As to the third requirement, the Court points out that business ethics itself is a recognized code of conduct formed in long-term business practice, however, in the emerging market areas such as the internet industry, various business rules are still being explored, and the boundary of the interests of the market players is still not clear. Although some acts of competition may damage the interests of other competitors, they may also promote market competition and increase consumer welfare.
Hence, in order to assess whether the unauthorized use of information collected by others violates business ethics, the Court empathizes the importance to balance the interests of information collectors, information users and consumers.
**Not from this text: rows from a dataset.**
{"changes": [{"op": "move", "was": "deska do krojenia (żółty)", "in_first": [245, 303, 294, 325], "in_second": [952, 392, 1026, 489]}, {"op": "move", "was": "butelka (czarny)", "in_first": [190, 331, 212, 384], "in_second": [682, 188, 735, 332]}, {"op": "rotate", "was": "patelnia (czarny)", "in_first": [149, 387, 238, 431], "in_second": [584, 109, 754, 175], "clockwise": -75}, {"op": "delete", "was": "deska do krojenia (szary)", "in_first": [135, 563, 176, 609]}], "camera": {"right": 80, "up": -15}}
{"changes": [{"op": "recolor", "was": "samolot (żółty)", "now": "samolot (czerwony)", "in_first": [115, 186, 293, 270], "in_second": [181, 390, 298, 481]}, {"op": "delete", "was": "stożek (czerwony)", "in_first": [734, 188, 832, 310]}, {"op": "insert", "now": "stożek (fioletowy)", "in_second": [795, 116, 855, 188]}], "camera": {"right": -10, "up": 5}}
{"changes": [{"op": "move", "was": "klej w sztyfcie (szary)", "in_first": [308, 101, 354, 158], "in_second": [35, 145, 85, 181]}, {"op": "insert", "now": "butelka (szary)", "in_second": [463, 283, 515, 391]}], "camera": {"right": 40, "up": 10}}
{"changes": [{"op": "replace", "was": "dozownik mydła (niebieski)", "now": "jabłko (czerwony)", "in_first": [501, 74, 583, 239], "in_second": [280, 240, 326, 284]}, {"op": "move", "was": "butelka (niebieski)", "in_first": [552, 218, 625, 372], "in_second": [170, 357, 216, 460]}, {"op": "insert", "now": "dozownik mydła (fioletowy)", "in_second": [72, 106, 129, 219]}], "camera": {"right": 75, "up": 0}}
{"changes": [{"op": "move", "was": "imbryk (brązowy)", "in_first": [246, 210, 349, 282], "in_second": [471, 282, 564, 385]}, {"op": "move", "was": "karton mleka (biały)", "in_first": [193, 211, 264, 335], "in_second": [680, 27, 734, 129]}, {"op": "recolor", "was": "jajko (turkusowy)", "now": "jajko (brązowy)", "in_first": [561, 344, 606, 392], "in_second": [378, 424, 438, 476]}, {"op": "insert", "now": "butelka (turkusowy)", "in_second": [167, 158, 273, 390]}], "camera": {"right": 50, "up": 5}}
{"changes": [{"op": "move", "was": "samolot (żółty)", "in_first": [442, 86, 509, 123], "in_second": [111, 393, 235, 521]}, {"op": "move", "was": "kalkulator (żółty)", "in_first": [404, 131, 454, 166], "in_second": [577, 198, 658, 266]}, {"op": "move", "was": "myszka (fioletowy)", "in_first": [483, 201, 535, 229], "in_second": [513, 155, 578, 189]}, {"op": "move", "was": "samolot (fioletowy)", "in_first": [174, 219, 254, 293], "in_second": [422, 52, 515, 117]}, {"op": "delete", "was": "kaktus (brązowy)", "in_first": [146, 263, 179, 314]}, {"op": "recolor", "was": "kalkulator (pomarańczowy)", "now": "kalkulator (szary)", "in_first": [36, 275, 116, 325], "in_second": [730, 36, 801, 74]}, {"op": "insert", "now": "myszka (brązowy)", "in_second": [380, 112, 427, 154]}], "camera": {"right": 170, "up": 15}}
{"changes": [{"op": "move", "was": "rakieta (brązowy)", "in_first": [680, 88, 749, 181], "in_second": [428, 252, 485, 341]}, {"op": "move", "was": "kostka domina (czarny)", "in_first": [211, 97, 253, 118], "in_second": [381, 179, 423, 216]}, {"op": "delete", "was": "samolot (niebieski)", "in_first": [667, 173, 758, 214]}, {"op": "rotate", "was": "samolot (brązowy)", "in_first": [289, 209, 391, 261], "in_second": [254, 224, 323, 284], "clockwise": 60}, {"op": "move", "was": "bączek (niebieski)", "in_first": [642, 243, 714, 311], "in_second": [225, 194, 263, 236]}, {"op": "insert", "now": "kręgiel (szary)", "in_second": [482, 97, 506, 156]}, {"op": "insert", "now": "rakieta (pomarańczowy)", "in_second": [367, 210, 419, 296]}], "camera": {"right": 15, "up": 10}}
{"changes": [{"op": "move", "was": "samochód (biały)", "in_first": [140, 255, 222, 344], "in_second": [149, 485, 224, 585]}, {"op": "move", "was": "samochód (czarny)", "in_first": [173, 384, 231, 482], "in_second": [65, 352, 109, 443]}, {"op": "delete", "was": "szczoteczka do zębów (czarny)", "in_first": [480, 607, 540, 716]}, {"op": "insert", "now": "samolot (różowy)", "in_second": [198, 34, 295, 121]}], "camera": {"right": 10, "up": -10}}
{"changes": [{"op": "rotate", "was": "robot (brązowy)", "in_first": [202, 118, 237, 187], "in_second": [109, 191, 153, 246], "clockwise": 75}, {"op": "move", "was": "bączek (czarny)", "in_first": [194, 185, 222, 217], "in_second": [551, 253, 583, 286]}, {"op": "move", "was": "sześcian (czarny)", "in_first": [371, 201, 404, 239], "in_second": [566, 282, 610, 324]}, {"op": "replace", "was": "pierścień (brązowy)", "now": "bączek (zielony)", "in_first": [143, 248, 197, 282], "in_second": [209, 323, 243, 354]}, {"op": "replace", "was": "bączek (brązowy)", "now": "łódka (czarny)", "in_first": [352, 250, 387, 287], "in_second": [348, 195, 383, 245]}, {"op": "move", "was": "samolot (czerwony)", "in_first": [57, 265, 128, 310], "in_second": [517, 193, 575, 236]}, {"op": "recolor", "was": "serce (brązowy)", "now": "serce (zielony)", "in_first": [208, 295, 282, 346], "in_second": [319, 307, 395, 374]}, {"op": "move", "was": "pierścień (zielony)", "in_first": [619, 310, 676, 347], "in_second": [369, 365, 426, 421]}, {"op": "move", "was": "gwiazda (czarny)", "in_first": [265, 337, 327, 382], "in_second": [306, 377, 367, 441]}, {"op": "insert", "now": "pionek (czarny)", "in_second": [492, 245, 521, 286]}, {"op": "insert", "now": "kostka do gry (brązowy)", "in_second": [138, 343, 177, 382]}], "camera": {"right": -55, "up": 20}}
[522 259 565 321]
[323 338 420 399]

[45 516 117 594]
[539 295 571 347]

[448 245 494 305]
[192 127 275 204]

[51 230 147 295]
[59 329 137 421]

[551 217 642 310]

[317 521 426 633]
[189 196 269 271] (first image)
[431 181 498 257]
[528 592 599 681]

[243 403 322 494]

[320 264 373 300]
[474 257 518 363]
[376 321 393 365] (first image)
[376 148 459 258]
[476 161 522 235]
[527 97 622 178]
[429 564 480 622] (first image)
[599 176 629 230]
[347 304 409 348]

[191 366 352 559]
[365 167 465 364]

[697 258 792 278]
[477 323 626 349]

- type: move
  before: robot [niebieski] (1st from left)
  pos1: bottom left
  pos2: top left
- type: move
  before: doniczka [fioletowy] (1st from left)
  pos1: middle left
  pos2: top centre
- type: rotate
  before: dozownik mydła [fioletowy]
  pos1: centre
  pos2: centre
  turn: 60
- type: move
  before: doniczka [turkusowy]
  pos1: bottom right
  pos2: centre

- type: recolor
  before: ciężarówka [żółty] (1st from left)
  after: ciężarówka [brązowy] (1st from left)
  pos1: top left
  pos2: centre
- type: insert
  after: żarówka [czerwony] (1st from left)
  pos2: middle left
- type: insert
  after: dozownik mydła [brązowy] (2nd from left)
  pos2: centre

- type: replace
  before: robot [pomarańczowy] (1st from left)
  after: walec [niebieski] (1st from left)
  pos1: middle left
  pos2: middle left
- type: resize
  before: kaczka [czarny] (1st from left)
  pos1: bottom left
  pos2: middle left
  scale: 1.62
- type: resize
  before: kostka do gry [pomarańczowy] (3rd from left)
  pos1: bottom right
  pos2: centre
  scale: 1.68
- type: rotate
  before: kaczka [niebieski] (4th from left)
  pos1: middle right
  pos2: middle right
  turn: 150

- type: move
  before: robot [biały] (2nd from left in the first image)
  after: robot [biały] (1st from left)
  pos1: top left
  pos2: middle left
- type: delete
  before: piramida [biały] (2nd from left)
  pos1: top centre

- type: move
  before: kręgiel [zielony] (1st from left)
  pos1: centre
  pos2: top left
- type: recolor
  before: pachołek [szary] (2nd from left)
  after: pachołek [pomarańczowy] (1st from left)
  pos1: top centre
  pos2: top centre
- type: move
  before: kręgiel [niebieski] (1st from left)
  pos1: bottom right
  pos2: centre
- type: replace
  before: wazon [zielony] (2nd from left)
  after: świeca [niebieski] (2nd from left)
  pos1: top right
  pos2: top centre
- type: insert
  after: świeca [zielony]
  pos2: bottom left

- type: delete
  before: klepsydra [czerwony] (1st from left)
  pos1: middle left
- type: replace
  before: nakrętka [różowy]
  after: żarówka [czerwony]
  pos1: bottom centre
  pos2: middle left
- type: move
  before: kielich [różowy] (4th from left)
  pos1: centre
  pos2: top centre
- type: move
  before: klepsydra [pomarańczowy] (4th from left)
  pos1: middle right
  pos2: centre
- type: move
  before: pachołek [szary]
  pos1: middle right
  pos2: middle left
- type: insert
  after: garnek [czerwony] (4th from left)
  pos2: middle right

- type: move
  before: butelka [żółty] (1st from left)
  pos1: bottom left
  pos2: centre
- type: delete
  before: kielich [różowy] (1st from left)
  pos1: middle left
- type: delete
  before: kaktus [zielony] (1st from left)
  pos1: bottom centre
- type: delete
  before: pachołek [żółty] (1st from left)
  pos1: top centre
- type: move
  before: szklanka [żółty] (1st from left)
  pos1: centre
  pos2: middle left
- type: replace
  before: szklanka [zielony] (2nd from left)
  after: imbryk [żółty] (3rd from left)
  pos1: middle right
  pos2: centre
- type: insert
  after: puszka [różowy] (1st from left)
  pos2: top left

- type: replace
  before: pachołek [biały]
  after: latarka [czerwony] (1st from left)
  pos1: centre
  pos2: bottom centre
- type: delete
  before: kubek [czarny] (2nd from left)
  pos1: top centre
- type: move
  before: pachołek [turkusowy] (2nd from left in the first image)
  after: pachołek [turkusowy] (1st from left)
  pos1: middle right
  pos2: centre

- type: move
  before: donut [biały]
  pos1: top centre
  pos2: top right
The Court states that, by integrating customer reviews from dianping.com into its online mapping feature, Baidu has enhanced consumers’ user experience and enriched their choices. Baidu’s act has thus achieved a positive effect. However, in achieving the positive effect, the amount of information used by Baidu was beyond what was necessary. Baidu could obviously have taken a way which would damage Hantao’s interests less, and still achieve the positive effect to a certain extent. In fact, in an earlier website version, Baidu only displayed 3 reviews in excerpt for each restaurant. The Court considered this practice as acceptable. The Court further remarks that the use of information beyond the necessary could reduce the incentive for market players to invest in collecting information, thereby damaging the consumer interests in the long run. Taking into account these factors, the Court holds that Baidu’s act violates the generally recognized business ethics.
In summary, the Court held that Baidu’s actions constituted an act of unfair competition, and thus rejected the appeal of Baidu.
The judgment in this case provides guidelines for use of information collected by others. According to the Court, the use of information should help achieve positive effects for consumers, should not substantially replace the original service provided by the information collector, and should damage the information collector as little as possible.